[Saved entries]
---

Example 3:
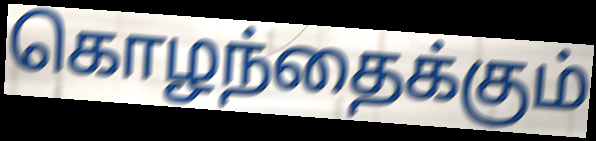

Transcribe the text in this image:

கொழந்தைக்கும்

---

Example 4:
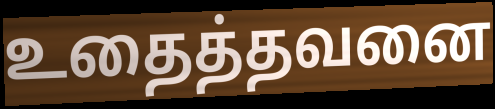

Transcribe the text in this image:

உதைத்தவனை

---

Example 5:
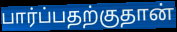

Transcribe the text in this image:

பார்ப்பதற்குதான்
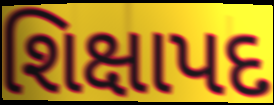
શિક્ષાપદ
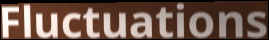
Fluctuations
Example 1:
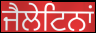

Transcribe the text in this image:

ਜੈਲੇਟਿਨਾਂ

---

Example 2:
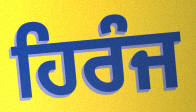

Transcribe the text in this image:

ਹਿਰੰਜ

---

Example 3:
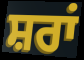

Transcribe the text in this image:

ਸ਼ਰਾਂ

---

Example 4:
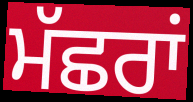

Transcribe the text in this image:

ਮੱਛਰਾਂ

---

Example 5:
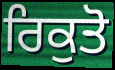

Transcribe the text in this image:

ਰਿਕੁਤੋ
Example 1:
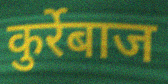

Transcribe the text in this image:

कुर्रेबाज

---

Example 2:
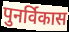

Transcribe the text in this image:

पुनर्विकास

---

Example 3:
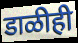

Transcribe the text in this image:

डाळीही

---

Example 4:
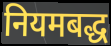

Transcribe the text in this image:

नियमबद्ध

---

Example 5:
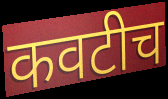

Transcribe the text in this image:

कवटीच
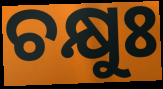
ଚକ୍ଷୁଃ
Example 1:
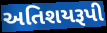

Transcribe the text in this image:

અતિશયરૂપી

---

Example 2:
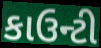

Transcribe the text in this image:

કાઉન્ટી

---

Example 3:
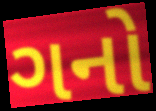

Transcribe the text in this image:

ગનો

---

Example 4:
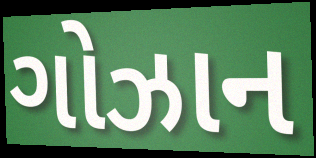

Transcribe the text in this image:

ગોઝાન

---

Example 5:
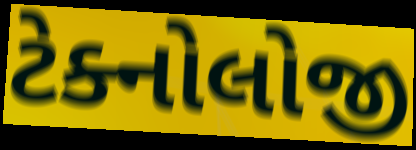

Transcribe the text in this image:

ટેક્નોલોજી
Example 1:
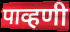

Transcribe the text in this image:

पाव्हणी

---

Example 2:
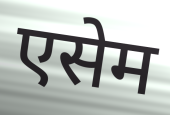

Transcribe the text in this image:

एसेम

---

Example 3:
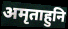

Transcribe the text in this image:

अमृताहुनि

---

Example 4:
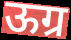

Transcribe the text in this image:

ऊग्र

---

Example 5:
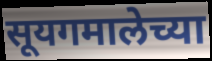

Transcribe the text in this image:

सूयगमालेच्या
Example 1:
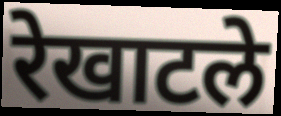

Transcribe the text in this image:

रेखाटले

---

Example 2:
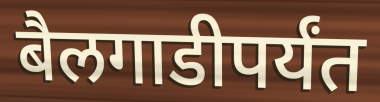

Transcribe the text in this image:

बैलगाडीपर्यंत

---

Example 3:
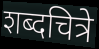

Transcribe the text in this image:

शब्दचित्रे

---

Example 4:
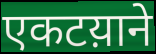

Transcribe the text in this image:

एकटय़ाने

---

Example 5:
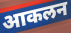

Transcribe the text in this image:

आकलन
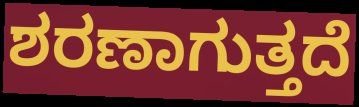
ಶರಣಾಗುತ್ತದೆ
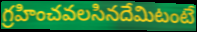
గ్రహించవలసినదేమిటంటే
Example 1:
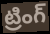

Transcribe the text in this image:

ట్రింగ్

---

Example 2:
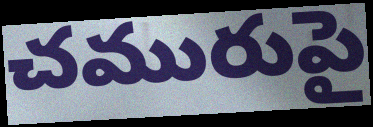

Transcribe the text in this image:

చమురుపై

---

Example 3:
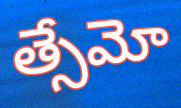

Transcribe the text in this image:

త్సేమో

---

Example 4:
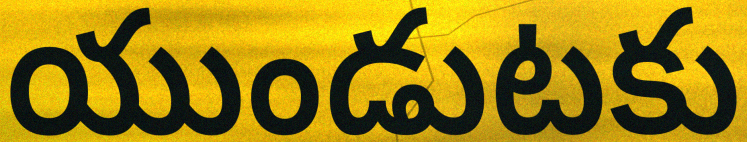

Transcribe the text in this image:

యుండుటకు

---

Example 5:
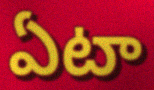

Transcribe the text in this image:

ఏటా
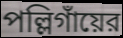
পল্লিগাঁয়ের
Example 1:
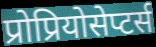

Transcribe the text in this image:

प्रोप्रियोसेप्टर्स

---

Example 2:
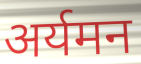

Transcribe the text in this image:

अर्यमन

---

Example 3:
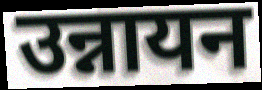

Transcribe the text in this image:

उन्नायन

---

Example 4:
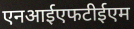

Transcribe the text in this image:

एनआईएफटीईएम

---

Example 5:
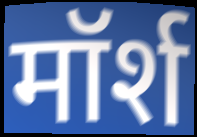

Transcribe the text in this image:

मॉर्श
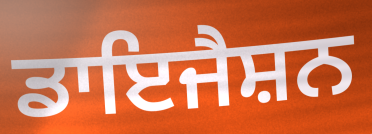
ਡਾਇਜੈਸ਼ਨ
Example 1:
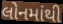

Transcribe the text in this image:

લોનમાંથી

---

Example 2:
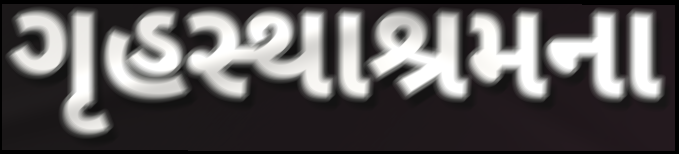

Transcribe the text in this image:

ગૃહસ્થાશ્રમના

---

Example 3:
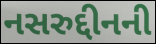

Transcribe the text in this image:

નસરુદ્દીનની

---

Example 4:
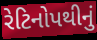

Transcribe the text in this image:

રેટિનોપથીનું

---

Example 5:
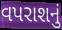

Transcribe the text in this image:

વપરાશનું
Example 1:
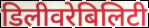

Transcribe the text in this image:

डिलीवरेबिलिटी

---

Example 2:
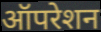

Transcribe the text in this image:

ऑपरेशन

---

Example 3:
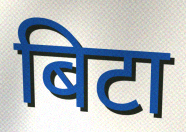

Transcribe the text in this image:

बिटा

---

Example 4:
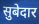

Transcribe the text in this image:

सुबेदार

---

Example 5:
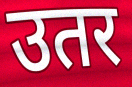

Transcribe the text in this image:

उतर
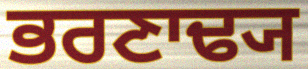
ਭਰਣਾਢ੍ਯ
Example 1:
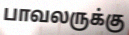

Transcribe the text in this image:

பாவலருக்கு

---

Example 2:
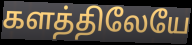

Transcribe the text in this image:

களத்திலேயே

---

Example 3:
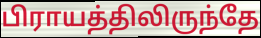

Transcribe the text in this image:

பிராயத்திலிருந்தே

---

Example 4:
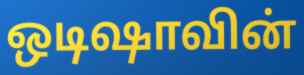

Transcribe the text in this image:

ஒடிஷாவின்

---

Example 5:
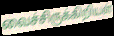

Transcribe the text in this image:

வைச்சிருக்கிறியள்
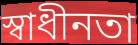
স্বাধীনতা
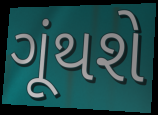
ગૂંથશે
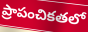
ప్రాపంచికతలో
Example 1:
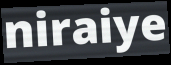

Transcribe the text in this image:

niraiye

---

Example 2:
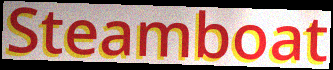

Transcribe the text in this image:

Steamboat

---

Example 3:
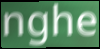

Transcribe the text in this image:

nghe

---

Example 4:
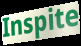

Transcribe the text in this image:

About this task |
Give each record above back word for word, but carry over none of the pictures.

Worked solution |
---

Example 3:

Transcribe the text in this image:

கொழந்தைக்கும்

---

Example 4:

Transcribe the text in this image:

உதைத்தவனை

---

Example 5:

Transcribe the text in this image:

பார்ப்பதற்குதான்
શિક્ષાપદ
Fluctuations
Example 1:

Transcribe the text in this image:

ਜੈਲੇਟਿਨਾਂ

---

Example 2:

Transcribe the text in this image:

ਹਿਰੰਜ

---

Example 3:

Transcribe the text in this image:

ਸ਼ਰਾਂ

---

Example 4:

Transcribe the text in this image:

ਮੱਛਰਾਂ

---

Example 5:

Transcribe the text in this image:

ਰਿਕੁਤੋ
Example 1:

Transcribe the text in this image:

कुर्रेबाज

---

Example 2:

Transcribe the text in this image:

पुनर्विकास

---

Example 3:

Transcribe the text in this image:

डाळीही

---

Example 4:

Transcribe the text in this image:

नियमबद्ध

---

Example 5:

Transcribe the text in this image:

कवटीच
ଚକ୍ଷୁଃ
Example 1:

Transcribe the text in this image:

અતિશયરૂપી

---

Example 2:

Transcribe the text in this image:

કાઉન્ટી

---

Example 3:

Transcribe the text in this image:

ગનો

---

Example 4:

Transcribe the text in this image:

ગોઝાન

---

Example 5:

Transcribe the text in this image:

ટેક્નોલોજી
Example 1:

Transcribe the text in this image:

पाव्हणी

---

Example 2:

Transcribe the text in this image:

एसेम

---

Example 3:

Transcribe the text in this image:

अमृताहुनि

---

Example 4:

Transcribe the text in this image:

ऊग्र

---

Example 5:

Transcribe the text in this image:

सूयगमालेच्या
Example 1:

Transcribe the text in this image:

रेखाटले

---

Example 2:

Transcribe the text in this image:

बैलगाडीपर्यंत

---

Example 3:

Transcribe the text in this image:

शब्दचित्रे

---

Example 4:

Transcribe the text in this image:

एकटय़ाने

---

Example 5:

Transcribe the text in this image:

आकलन
ಶರಣಾಗುತ್ತದೆ
గ్రహించవలసినదేమిటంటే
Example 1:

Transcribe the text in this image:

ట్రింగ్

---

Example 2:

Transcribe the text in this image:

చమురుపై

---

Example 3:

Transcribe the text in this image:

త్సేమో

---

Example 4:

Transcribe the text in this image:

యుండుటకు

---

Example 5:

Transcribe the text in this image:

ఏటా
পল্লিগাঁয়ের
Example 1:

Transcribe the text in this image:

प्रोप्रियोसेप्टर्स

---

Example 2:

Transcribe the text in this image:

अर्यमन

---

Example 3:

Transcribe the text in this image:

उन्नायन

---

Example 4:

Transcribe the text in this image:

एनआईएफटीईएम

---

Example 5:

Transcribe the text in this image:

मॉर्श
ਡਾਇਜੈਸ਼ਨ
Example 1:

Transcribe the text in this image:

લોનમાંથી

---

Example 2:

Transcribe the text in this image:

ગૃહસ્થાશ્રમના

---

Example 3:

Transcribe the text in this image:

નસરુદ્દીનની

---

Example 4:

Transcribe the text in this image:

રેટિનોપથીનું

---

Example 5:

Transcribe the text in this image:

વપરાશનું
Example 1:

Transcribe the text in this image:

डिलीवरेबिलिटी

---

Example 2:

Transcribe the text in this image:

ऑपरेशन

---

Example 3:

Transcribe the text in this image:

बिटा

---

Example 4:

Transcribe the text in this image:

सुबेदार

---

Example 5:

Transcribe the text in this image:

उतर
ਭਰਣਾਢ੍ਯ
Example 1:

Transcribe the text in this image:

பாவலருக்கு

---

Example 2:

Transcribe the text in this image:

களத்திலேயே

---

Example 3:

Transcribe the text in this image:

பிராயத்திலிருந்தே

---

Example 4:

Transcribe the text in this image:

ஒடிஷாவின்

---

Example 5:

Transcribe the text in this image:

வைச்சிருக்கிறியள்
স্বাধীনতা
ગૂંથશે
ప్రాపంచికతలో
Example 1:

Transcribe the text in this image:

niraiye

---

Example 2:

Transcribe the text in this image:

Steamboat

---

Example 3:

Transcribe the text in this image:

nghe

---

Example 4:

Transcribe the text in this image:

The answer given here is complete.